Aile, dayanışmanın en güzel örneğinin yaşandığı bir kurum olmalıdır. Yapılan iş bölümüyle aile bireylerinin üzerine düşen görev belirlenir. Fedakârlık ise çoğu kez anne ve babaya düşmektedir. Anne ve babalar büyük emeklerle yetiştirdikleri çocuklarının ileride rahat etmeleri için bir şeyler bağışlama gereği duyarlar. Ancak bazı evlat bencil ve cimri olduğundan anne babanın yaptığı iyiliğe karşılık onların yaşlılık zamanlarında yardım etmeyi akıl edemez.
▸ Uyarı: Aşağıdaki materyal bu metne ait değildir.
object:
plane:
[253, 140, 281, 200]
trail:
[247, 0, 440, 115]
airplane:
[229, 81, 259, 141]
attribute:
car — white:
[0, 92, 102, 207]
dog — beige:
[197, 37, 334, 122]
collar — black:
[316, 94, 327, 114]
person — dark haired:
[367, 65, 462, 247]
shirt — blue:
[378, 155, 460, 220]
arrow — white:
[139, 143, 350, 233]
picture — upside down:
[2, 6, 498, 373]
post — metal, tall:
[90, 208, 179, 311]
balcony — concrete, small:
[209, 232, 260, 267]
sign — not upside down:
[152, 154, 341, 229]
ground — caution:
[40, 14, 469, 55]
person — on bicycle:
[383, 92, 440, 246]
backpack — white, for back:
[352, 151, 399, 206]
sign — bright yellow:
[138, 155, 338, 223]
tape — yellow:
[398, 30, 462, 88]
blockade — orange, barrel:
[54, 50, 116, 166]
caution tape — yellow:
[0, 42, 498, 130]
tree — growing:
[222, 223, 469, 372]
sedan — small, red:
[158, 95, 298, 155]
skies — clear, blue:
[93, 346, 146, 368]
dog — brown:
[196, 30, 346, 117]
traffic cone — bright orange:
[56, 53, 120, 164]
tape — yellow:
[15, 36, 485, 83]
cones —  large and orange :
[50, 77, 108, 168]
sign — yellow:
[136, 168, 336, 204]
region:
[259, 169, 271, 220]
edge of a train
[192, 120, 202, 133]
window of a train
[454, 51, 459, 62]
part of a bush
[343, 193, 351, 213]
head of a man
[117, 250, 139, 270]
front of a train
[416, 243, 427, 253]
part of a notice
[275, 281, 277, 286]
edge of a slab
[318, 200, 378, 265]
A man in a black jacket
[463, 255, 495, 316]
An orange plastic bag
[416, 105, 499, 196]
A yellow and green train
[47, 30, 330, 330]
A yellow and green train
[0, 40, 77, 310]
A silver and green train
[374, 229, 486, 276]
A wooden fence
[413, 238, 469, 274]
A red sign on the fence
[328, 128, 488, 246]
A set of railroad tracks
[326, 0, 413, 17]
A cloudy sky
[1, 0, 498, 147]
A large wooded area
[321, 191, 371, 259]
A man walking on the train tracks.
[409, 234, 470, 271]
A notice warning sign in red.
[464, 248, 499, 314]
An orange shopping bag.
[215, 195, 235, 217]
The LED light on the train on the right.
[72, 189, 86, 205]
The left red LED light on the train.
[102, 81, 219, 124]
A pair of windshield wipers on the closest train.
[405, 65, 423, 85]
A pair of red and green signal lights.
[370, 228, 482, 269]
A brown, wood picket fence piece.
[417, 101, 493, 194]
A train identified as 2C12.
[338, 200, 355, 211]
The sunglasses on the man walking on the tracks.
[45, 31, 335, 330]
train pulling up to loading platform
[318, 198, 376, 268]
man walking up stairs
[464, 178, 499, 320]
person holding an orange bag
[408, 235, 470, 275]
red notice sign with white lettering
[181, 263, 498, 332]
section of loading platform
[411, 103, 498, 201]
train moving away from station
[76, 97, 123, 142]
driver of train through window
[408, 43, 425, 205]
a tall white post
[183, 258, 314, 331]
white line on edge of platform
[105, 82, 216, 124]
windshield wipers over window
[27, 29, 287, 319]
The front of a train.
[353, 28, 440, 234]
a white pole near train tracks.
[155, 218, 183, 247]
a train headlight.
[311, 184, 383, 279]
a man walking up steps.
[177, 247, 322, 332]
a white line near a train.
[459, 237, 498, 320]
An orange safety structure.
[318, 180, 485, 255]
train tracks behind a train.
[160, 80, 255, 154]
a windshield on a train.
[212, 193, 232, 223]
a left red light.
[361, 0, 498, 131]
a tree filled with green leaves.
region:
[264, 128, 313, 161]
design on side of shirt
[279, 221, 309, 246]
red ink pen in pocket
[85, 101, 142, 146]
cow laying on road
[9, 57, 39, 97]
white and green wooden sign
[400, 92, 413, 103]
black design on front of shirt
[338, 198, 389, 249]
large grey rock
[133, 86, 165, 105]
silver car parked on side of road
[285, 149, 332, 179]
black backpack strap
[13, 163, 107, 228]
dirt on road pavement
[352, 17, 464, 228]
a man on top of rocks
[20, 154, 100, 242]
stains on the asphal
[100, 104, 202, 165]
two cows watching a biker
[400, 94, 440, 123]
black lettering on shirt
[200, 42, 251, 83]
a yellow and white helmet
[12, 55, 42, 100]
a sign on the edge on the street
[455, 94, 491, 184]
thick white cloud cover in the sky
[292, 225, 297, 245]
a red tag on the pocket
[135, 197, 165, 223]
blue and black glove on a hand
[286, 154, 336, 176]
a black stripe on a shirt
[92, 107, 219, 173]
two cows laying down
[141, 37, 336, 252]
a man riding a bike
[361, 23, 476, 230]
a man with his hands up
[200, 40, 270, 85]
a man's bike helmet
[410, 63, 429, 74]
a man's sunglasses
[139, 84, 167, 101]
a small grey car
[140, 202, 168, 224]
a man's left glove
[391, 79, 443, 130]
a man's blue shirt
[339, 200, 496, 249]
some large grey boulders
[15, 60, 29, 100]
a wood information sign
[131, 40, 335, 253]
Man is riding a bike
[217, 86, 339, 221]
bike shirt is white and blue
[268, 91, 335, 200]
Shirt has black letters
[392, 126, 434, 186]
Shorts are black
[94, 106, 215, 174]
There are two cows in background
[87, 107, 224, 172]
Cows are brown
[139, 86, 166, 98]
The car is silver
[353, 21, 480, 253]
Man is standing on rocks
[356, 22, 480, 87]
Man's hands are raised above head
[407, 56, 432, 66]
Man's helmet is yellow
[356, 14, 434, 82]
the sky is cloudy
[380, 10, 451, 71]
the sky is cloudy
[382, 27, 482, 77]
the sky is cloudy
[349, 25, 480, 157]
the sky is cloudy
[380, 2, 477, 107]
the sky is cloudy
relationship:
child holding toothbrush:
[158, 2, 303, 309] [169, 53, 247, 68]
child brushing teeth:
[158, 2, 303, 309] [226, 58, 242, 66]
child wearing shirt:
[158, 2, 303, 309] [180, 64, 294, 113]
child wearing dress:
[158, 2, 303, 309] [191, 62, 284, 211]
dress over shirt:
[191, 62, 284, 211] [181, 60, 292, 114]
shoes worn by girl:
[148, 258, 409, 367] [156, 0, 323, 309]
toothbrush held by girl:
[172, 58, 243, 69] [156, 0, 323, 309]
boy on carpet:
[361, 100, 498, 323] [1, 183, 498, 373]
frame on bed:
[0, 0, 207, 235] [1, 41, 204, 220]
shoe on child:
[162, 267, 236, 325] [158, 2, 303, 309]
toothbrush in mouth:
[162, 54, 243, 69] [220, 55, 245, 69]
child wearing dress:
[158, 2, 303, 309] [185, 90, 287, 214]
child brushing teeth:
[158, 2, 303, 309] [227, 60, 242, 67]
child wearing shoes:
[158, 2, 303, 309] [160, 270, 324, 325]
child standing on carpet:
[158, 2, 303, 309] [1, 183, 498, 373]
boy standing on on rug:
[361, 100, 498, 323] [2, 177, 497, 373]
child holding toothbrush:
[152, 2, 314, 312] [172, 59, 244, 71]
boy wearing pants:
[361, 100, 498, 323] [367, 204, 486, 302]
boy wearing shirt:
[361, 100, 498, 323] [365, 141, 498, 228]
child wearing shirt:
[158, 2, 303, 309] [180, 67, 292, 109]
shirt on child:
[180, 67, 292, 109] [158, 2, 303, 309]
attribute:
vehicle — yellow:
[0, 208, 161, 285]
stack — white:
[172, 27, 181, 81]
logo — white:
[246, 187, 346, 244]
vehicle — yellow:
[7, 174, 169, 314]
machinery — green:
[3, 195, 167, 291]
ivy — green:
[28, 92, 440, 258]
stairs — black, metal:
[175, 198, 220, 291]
Bu durumda sorumluluğunu yerine getirmediği için nankörlük etmiş olur. Nankör insan Allah’ın sevmediği bir kul olduğu gibi toplumda da her zaman kınanır. Oysa anne ve baba; bir an bile unutulmaması, maddi ve manevi yardımın esirgenmemesi gereken kişilerdir.
Çocuk; anne – baba hakkı konusunda bilinçlendirildiği zaman bu konuda daha duyarlı davranır. Bu ise dini ve ahlaki eğitimin en güzel biçimde çocuğun belleğine işlenmesiyle sağlanır.
Yüce Allah, Kur’an–ı Kerim’de anne babaya itaat etmeyi, yardımda bulunmayı, onlara güzel sözle hitap etmeyi emrediyor. Pek çok Hadis–i Şerif de anne babanın hizmete değer varlıklar olduğu bildirilmiş.
Sonuç olarak çocukların anne babalarıyla her zaman olumlu ilişkiler içinde bulunması gerektiğini söyleyebiliriz. Ailenin çalışmasıyla gelişip büyüyen, eğitim gören evlat zamanı gelince gelirini onlar için harcamaktan asla çekinmemelidir.
Gerçekten anne babalar yaptıkları iyiliğe karşılık çocuklarından fazla bir şey beklemez. Onların arzusu küçük bir armağanla, sevgi ve saygıyla, tatlı söz, güler yüzle hatırlarının sorulmasıdır.